ASU graduates Matt Engstrom and Barrett Rinzler, the owners of Scottsdale nightclub Martini Ranch, take ownership of Bandersnatch today and will shut down the bar to renovate the interior, which includes removing the custom-built brewery. The bar, which will keep the Bandersnatch name "indefinitely," according to Engstrom, should re-open in time for the ASU football team's Oct. 4 home game against the University of Southern California.

The Moccas sold to Engstrom and Rinzler because, Addie Mocca said, "the city is going to tear down the building [eventually] whether we sell or not."

The city has a conceptual plan to destroy the current building, which has been at 125 E. Fifth St. since 1975, and replace it with an outdoor plaza by 2020, Tempe principal planner Neil Calfee told The State Press Thursday.

Engstrom said once the city claims eminent domain of the property that he and Rinzler would work with Tempe officials to meet the city's needs.

Addie Mocca said four former employees from Chicago, San Diego and Sacramento, Calif., flew in to help out for the Moccas' last day, and she received phone calls from former regular customers in Ireland and Sweden wishing the Moccas good luck.

Although the new owners have promised the Moccas that they will keep all of the current employees on staff, Bandersnatch cook and ASU construction senior Pat Emerson said only half are expected to continue working for the new ownership.

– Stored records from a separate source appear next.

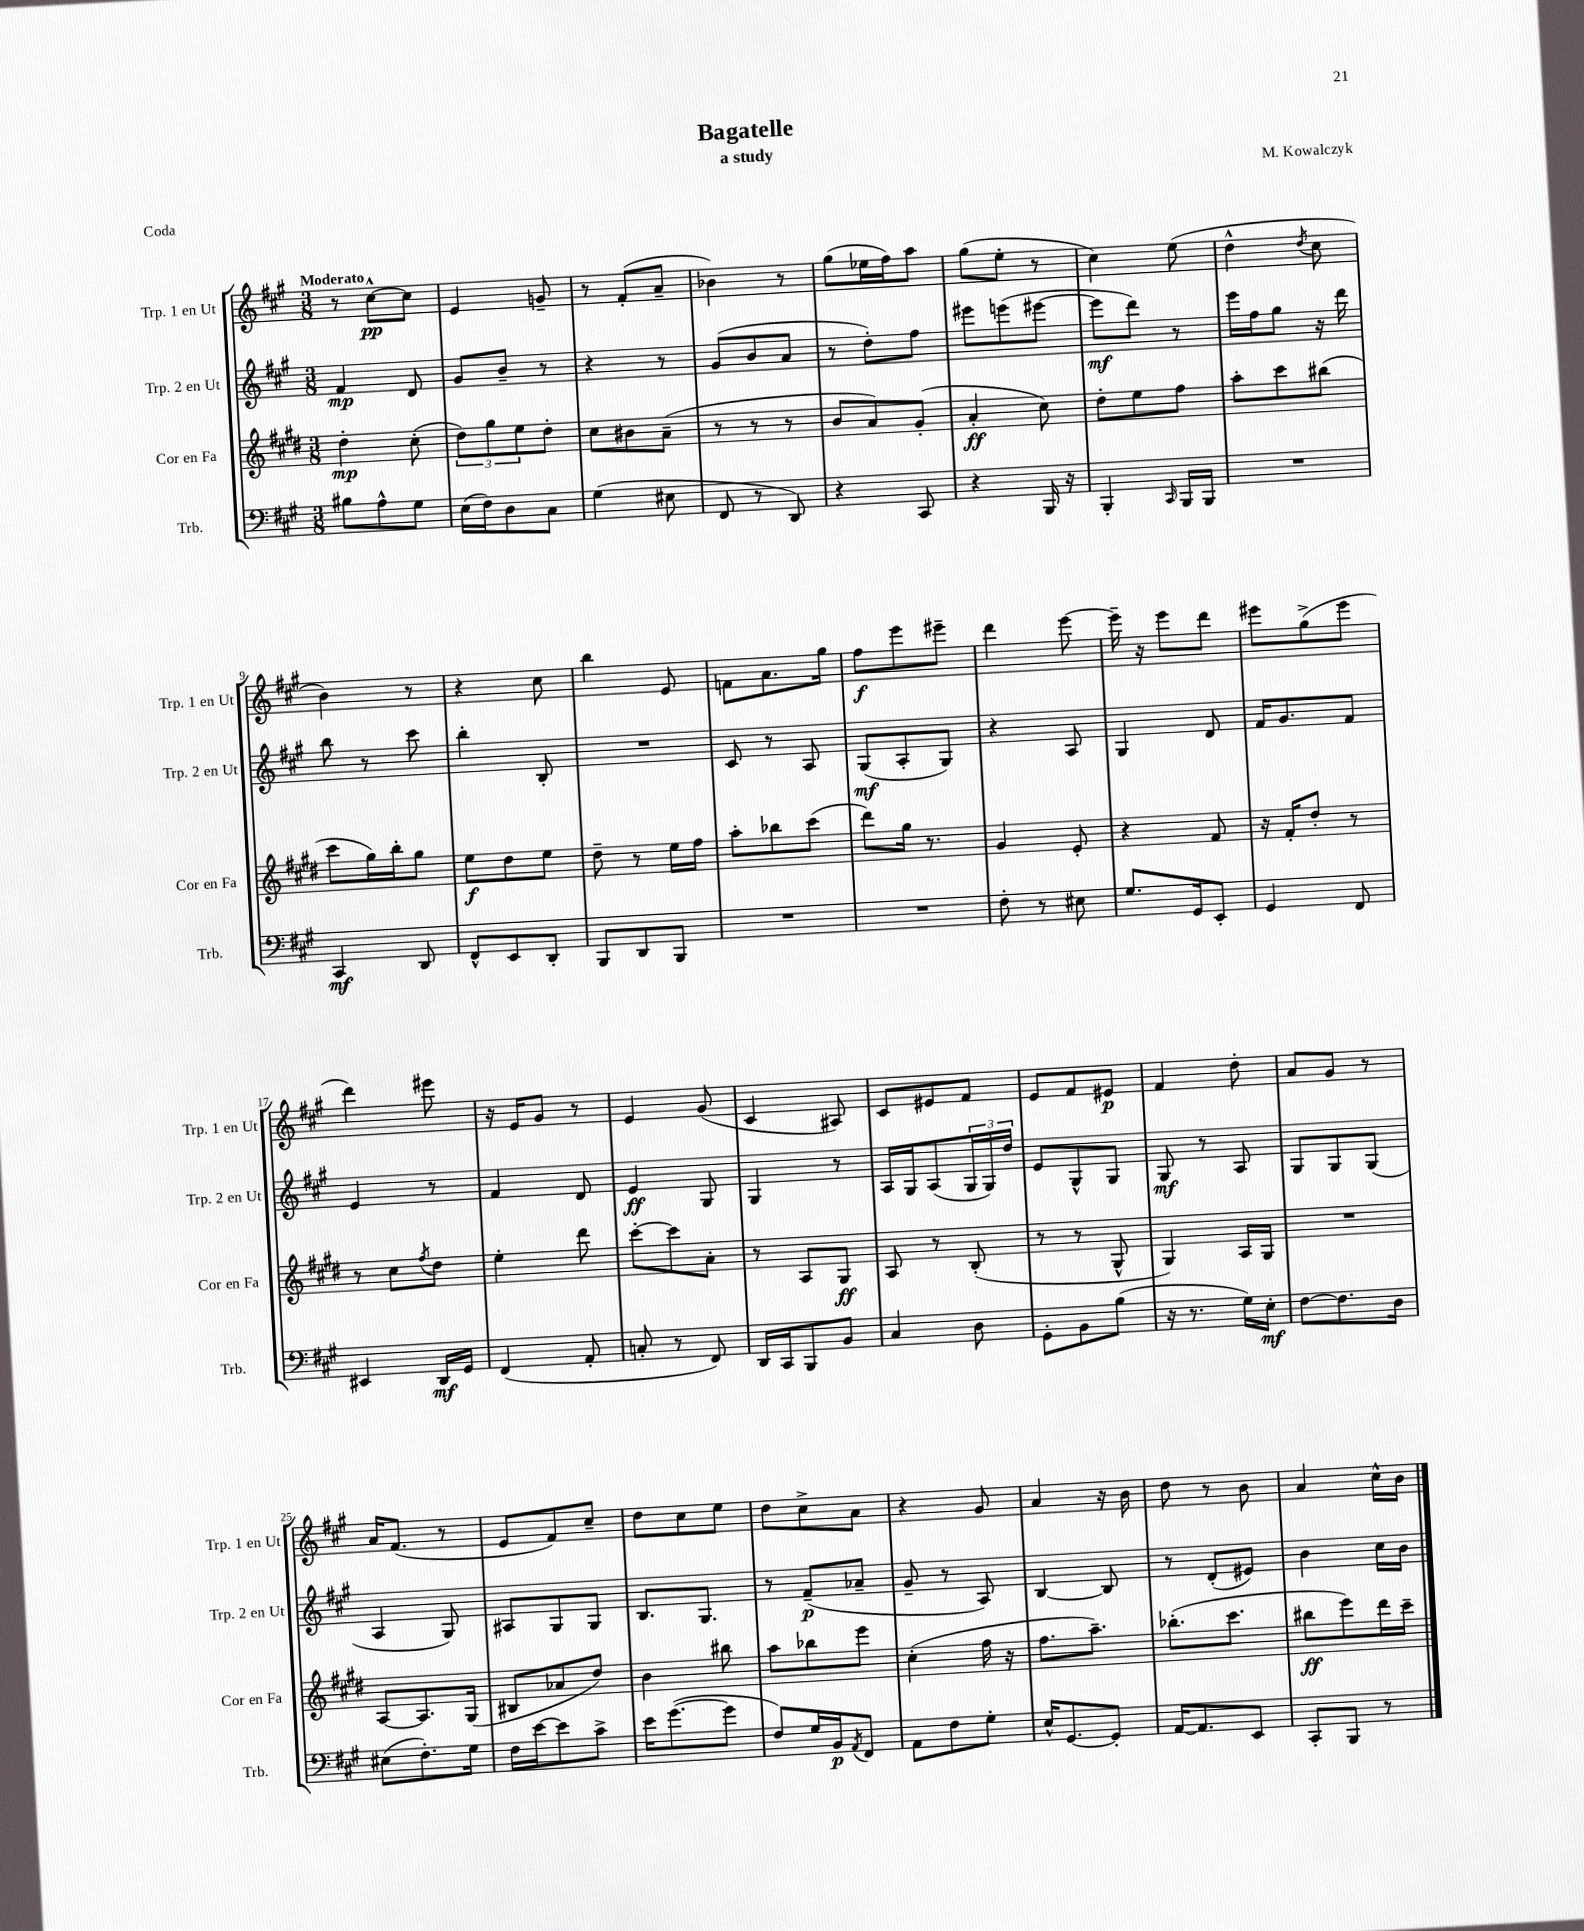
\header { title = "Bagatelle" composer = "M. Kowalczyk" subtitle = "a study" piece = "Coda" }
<<
\new StaffGroup <<
\new Staff = "s0" \with { instrumentName = "Trp. 1 en Ut" shortInstrumentName = "Trp. 1 en Ut" } {
    \clef treble \key a \major \numericTimeSignature \time 3/8 \tempo "Moderato"
    r8 cis''8~-^\pp cis''8 |
    e'4 g'8-- |
    r8 fis'8-.( a'8-- |
    bes'4) r8 |
    gis''8( ees''16 fis''16) a''8 |
    gis''8( e''8-. r8 |
    cis''4) e''8( |
    d''4-^ \acciaccatura { d''8 } cis''8 |
    b'4) r8 |
    r4 cis''8 |
    b''4 e'8 |
    f'8 a'8. gis''16 |
    fis''8\f e'''8 eis'''8-- |
    d'''4 e'''8~ |
    e'''16-- r16 e'''8 d'''8 |
    eis'''8 gis''8->( eis'''8 |
    d'''4) eis'''8 |
    r16 e'16 gis'8 r8 |
    e'4 gis'8( |
    cis'4 ais8) |
    cis'8 eis'8 fis'8 |
    e'8 fis'8 eis'8\p |
    fis'4 d''8-. |
    a'8 gis'8 r8 |
    a'16 fis'8.( r8 |
    e'8 fis'8) cis''8-- |
    d''8 cis''8 e''8 |
    d''8 cis''8-> a'8 |
    r4 gis'8 |
    a'4 r16 b'16 |
    d''8 r8 b'8 |
    a'4 cis''16-^ b'16 \bar "|." |
}
\new Staff = "s1" \with { instrumentName = "Trp. 2 en Ut" shortInstrumentName = "Trp. 2 en Ut" } {
    \clef treble \key a \major \numericTimeSignature \time 3/8
    fis'4\mp d'8 |
    gis'8 b'8-- r8 |
    r4 r8 |
    gis'8( b'8 a'8 |
    r8 d''8-.) fis''8 |
    eis'''8 e'''8( eis'''8~ |
    eis'''8\mf d'''8) r8 |
    e'''16 fis''16 gis''8 r16 d'''16 |
    b''8 r8 cis'''8 |
    b''4-. b8-. |
    R4. |
    cis'8 r8 a8 |
    gis8\mf( a8-. gis8) |
    r4 a8 |
    gis4 d'8 |
    fis'16 gis'8. fis'8 |
    e'4 r8 |
    fis'4 d'8 |
    e'4\ff gis8 |
    gis4 r8 |
    a16 gis16 a8( \tuplet 3/2 { gis16 gis16) d''16 } |
    e'8 gis8-^ gis8 |
    gis8\mf r8 a8 |
    gis8 gis8 gis8( |
    a4 gis8) |
    ais8 gis8 gis8 |
    b8. gis8. |
    r8 fis'8--\p( aes'8-- |
    gis'8-- r8 a8) |
    b4~ b8 |
    r8 d'8-.( eis'8) |
    b'4 cis''16 b'16 \bar "|." |
}
\new Staff = "s2" \with { instrumentName = "Cor en Fa" shortInstrumentName = "Cor en Fa" } {
    \clef treble \key e \major \numericTimeSignature \time 3/8
    dis''4-.\mp cis''8-.( |
    \tuplet 3/2 { dis''8) gis''8 e''8 } dis''8-. |
    cis''8 bis'8 a'8--( |
    r8 r8 r8 |
    b'8 a'8) gis'8-.( |
    a'4-.\ff cis''8) |
    dis''8-. e''8 fis''8 |
    a''8-. cis'''8 bis''8( |
    cis'''8 gis''16) b''16-. gis''8 |
    e''8\f dis''8 e''8 |
    dis''8-- r8 e''16 fis''16 |
    a''8-. bes''8 cis'''8( |
    dis'''8) gis''16 r8. |
    gis'4 e'8-. |
    r4 fis'8 |
    r16 fis'16-. dis''8-. r8 |
    r8 cis''8 \acciaccatura { fis''8 } dis''8 |
    e''4-. dis'''8 |
    cis'''8~-. cis'''8 a'8-. |
    r8 a8 gis8\ff |
    a8 r8 b8-.( |
    r8 r8 gis8-^ |
    gis4) a16 gis16 |
    R4. |
    a8~ a8. gis16( |
    bis8 aes'8 dis''8) |
    b'4 bis''8 |
    a''8 bes''8 e'''8 |
    cis''4-.( fis''16 r16 |
    fis''8. a''8.--) |
    bes''8.-.( cis'''8. |
    bis''8\ff e'''8) dis'''16 cis'''16-- \bar "|." |
}
\new Staff = "s3" \with { instrumentName = "Trb." shortInstrumentName = "Trb." } {
    \clef bass \key a \major \numericTimeSignature \time 3/8
    bis8 a8-^ gis8 |
    e16( fis16) d8 cis8 |
    gis4( eis8 |
    fis,8 r8 d,8) |
    r4 cis,8 |
    r4 b,,16 r16 |
    b,,4-. \grace { cis,16 } b,,16 b,,16 |
    R4. |
    cis,4\mf d,8 |
    fis,8-^ e,8 d,8-. |
    b,,8 d,8 b,,8 |
    R4. |
    R4. |
    fis8-. r8 eis8 |
    gis8. gis,16 e,8-. |
    gis,4 fis,8 |
    eis,4 d,16\mf gis,16 |
    fis,4( a,8-. |
    c8-. r8 fis,8) |
    d,16 cis,16 b,,8 b,8 |
    cis4 d8 |
    gis,8-. b,8 b8( |
    r16 r8. gis16) e16-.\mf |
    fis8~ fis8. d16 |
    eis8( fis8.-.) gis16 |
    fis16 e'16~ e'8 cis'8-> |
    e'16 gis'8.~( gis'8 |
    fis8) gis16 b,16\p \acciaccatura { a,8 } fis,8 |
    a,8 fis8 gis8-. |
    e16-^ gis,8.~ gis,8-. |
    a,16~ a,8. e,8 |
    cis,8-. b,,8 r8 \bar "|." |
}
>>
>>
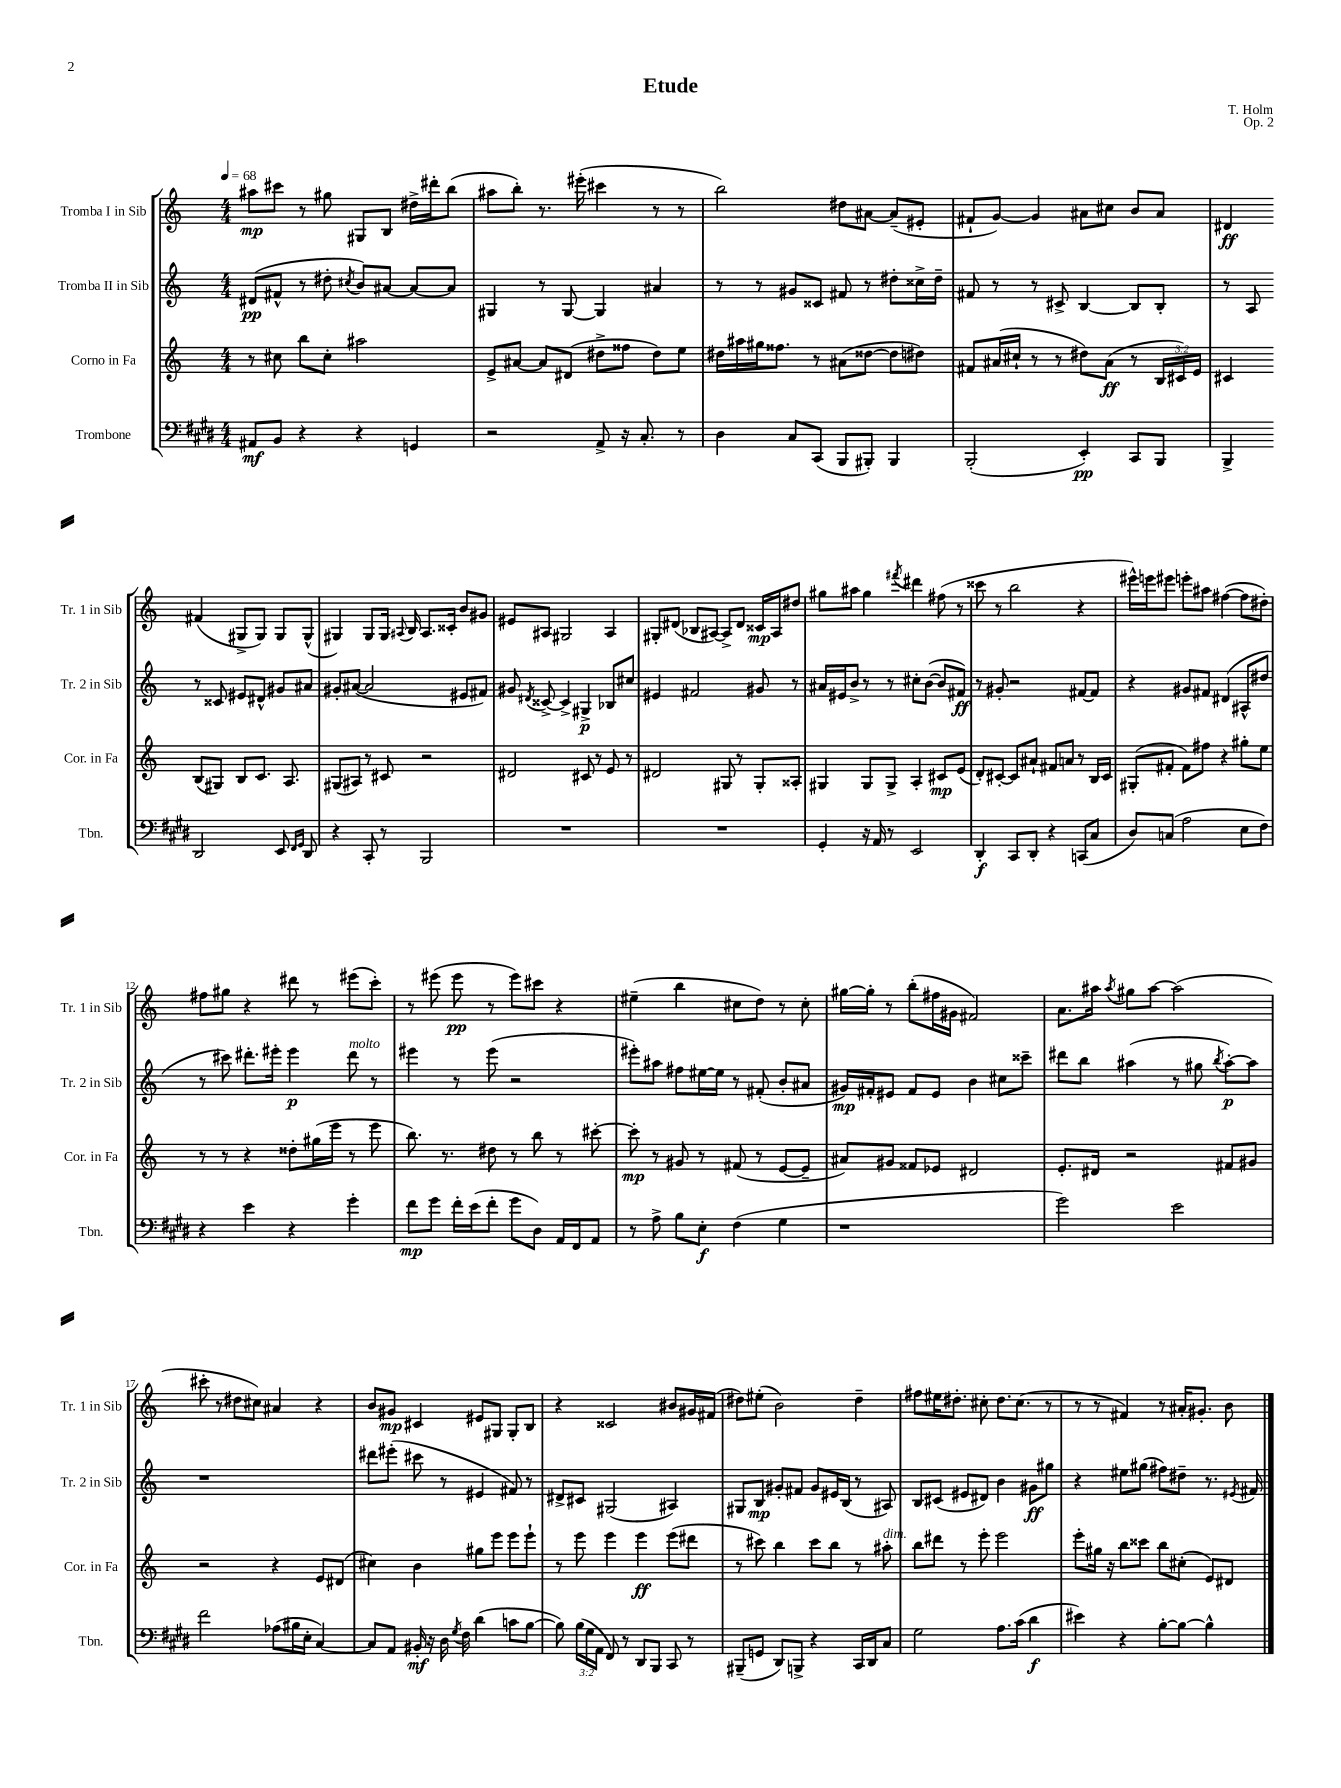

"We don't really work for Bandersnatch; we work for Joe and Addie. They're the backbone of this place," Emerson said. "There are a lot of us who are going to see how the new Bandersnatch works out, but the rest are saying goodbye [Sunday]."

Paul Hickman, a Bandersnatch regular since 1990 and a recent graduate of ASU's law school, said he was very disappointed with the sale.

"It's a shame. This has been such a great place to come and rally before football games," Hickman said during Sunday's pre-game festivities at Bandersnatch. "People need to start fighting city hall."

Addie Mocca said she and her husband are considering opening a new brewery in the West Valley once the Cardinals' new stadium opens in Glendale for the 2006 season.